Through the first year-and-a-half of the current election cycle, 27 billionaires provided nearly half the money — $89.4 million of a total of $188.3 million — raised by the Senate Leadership Fund and the Congressional Leadership Fund – the two main super PACs trying to elect Republicans to Congress. Super PACs can raise unlimited amounts from every donor.
Another super PAC backing Republican congressional candidates sponsored by the economic lobby Club for Growth pocketed nearly $35 million — almost two-thirds of its total donations — from just three billionaires. It used well over one-third of that haul, or $14 million, to help Budd win his GOP Senate primary.

Club for Growth Action invested two and a half times more in Budd’s campaign than his own campaign did. For the ultra-wealthy, spending to elect candidates who will protect their tax status and gut regulations is a good investment: millions in donations can mean billions in tax savings and less public oversight of their actions.

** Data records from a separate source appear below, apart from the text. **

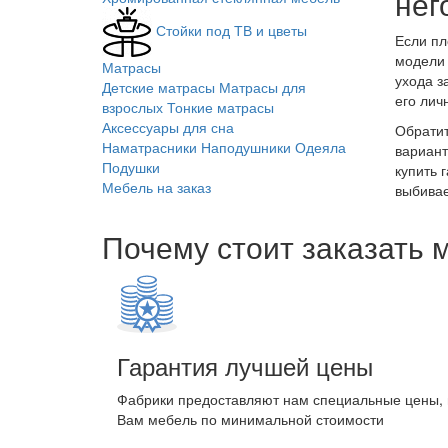
нег
Стойки под ТВ и цветы
Если пл
модели 
Матрасы
ухода з
Детские матрасы
Матрасы для
его лич
взрослых
Тонкие матрасы
Аксессуары для сна
Обратит
Наматрасники
Наподушники
Одеяла
вариант
Подушки
купить 
Мебель на заказ
выбивае
Почему стоит заказать 
Гарантия лучшей цены
Фабрики предоставляют нам специальные цены,
Вам мебель по минимальной стоимости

A MarketWatch analysis of campaign finance records through Oct. 23 shows massive outside spending on behalf of Republicans running in competitive Senate races has more than made up for Budd’s lack campaign fund raising. Budd’s raised $18.2 million less than his Democratic opponent former N.C. Supreme Court Chief Justice Cherie Beasley as of the end of September. But he has gained from $55.9 million in outside spending either backing him or attacking Beasley. There has been about $17.1 million in outside spending on behalf of Beasley or opposing Budd. Overall, Budd’s has a $20.5 million financial lead.
Curbing the undue, destructive influence of billionaires on elections requires restoring effective limits on campaign spending, such as by outlawing super PACs and ending anonymity for big donors to so-called “dark money” campaign groups.
Many billionaires have gone several years paying zero federal income tax, and the 400 wealthiest on average pay a lower tax rate than teachers and truck drivers when all their income is properly accounted for.

More equitable taxation of billionaires could leave them with less money to try to buy elections and narrow the nation’s destabilizing wealth and income gaps.

Billionaires are used to being able to buy what they want, whatever the cost. It’s up to us to make sure our democracy is not for sale.